Some 59 percent of officers have a poor opinion of Trump, and 50 percent have a very, very, very poor opinion of him. That statistic tracks with his unfavorability rating among the general public.
Why the military dislikes Trump so much is not hard to guess. Many in the military really hated his decision in October of last year to pull US troops from the Kurdish regions of Syria and then to feed to Turkey’s megalomaniacal Tayyip Erdogan the Syrian Kurds that had been US allies against ISIL and fought side by side with US special forces to Turkey’s Tayyip Erdogan.
Likewise, when Trump erratically just blew away the Iranian Gen. Qasem Soleimani at Baghdad International Airport on Jan. 3, the Iranians struck back at Iraqi bases hosting US troops with missiles, something CIA director Gina Haspel had predicted to Trump.

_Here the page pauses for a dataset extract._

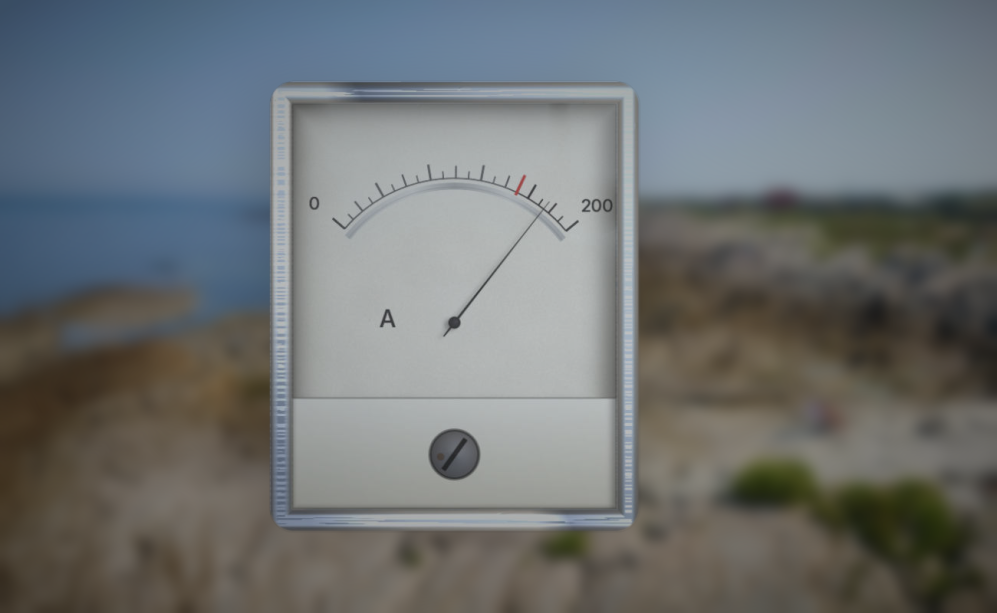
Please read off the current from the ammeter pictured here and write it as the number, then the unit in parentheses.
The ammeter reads 175 (A)
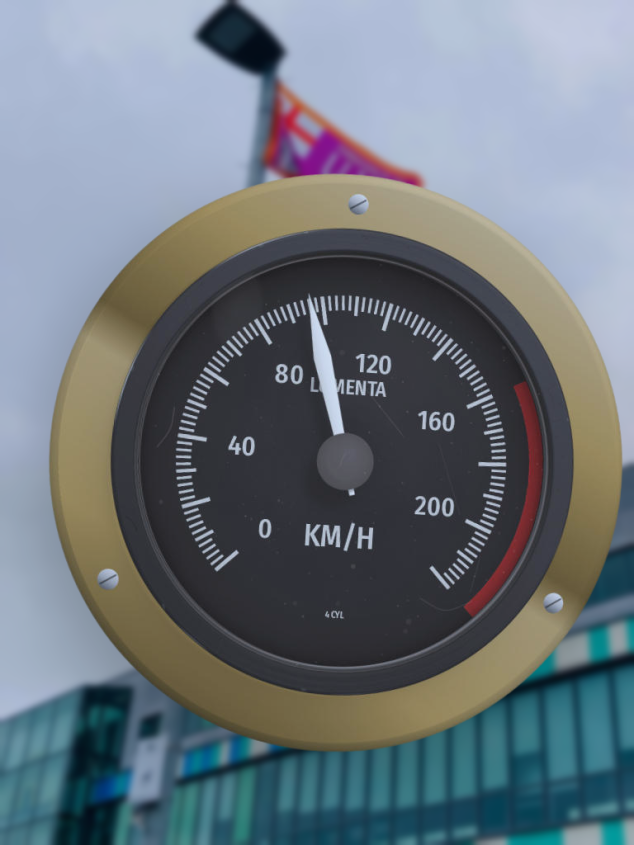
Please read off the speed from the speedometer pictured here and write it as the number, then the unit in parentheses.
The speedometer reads 96 (km/h)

The missile strikes caused concussions for about 100 US service personnel. Concussions can be severe and can have severe health consequences. Trump dismissed these injuries as “light,” clearly because he was afraid people would blame him for provoking the Iranian strikes.
The US military is well trained in geopolitics, strategy and logistics, and considers China and Russia much, much greater challenges than they do dinky Iran. Trump does not share their priorities.
As for his increases in the military budget, that is mostly corporate welfare for the arms firms. US military personnel are still poorly paid under Trump, just as they have been all along. But, as Trump obviously does not understand, a lot of people in the military aren’t all about money.